Anyway I knew my Dad treated our property (yard and cow pasture) with _something _but I couldn't remember what, thankfully he could remember. He said he tried a couple of repellent products but what worked the best was something called *Predator Pee*. According to my Dad it worked really well, and in truth I do remember that we had very few problems with the predators. In fact the only real problems we had were coydogs, but that's another story.

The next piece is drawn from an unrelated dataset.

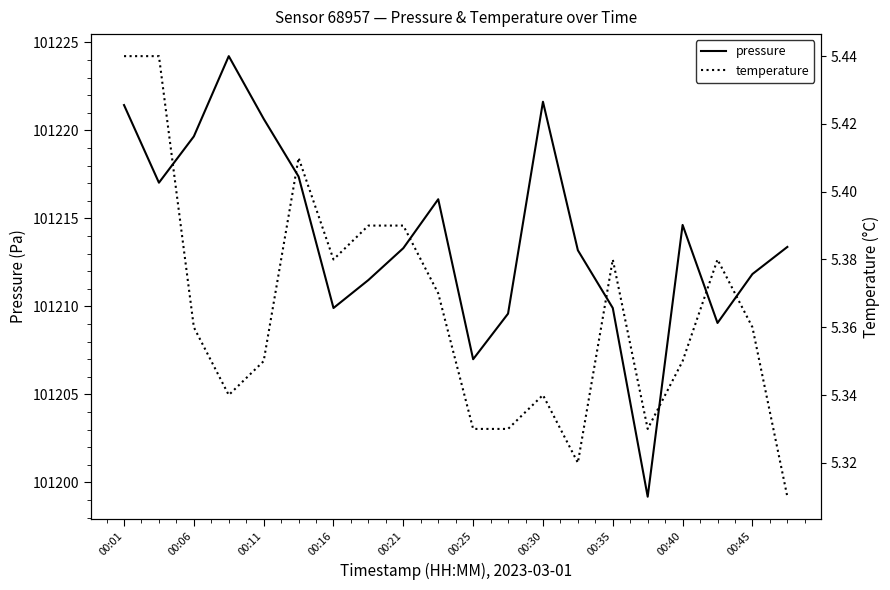

What are all the series names shown in the legend?

pressure, temperature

I found this website and I showed it to my Dad, and he says this is the same product he used.
Original Predator Pee Predator Urine Since 1986

He also said and I quote "You have to make your yard inhospitable. Remove any and all hiding spots, no bird feeders, garbage cans, water buckets, etc left outside. Maybe try motion activated lights, or a motion activated sprinkler."

Good Luck 🤞


----------



## Mufar42 (Jan 1, 2017)

I live in what is now a pretty populated area. We occasionally still see deer, coyotes and last week a bobcat was spotted.I never have my dogs outdoors unattended so I don't much worry about them. I feel they have a right to live their lives too and I enjoy seeing them, even thoThey can be noisy . As the cooler wether approaches I know soon we will see the coyotes passing thru the neighborhood. I think all you can do is keep your property manicured and supervise your dog at all times.


----------



## cowpony (Dec 30, 2009)

The only local predators that really scare me are bears and mountain lions, because both will take on a human when they get habituated to people. I respect our local coyotes, but for the most part they are content to go their own way and stay out of my fenced yard. Bears will rip out a screen and come inside when they get really bold. Fortunately our mountain lions have all been shy transients so far.


----------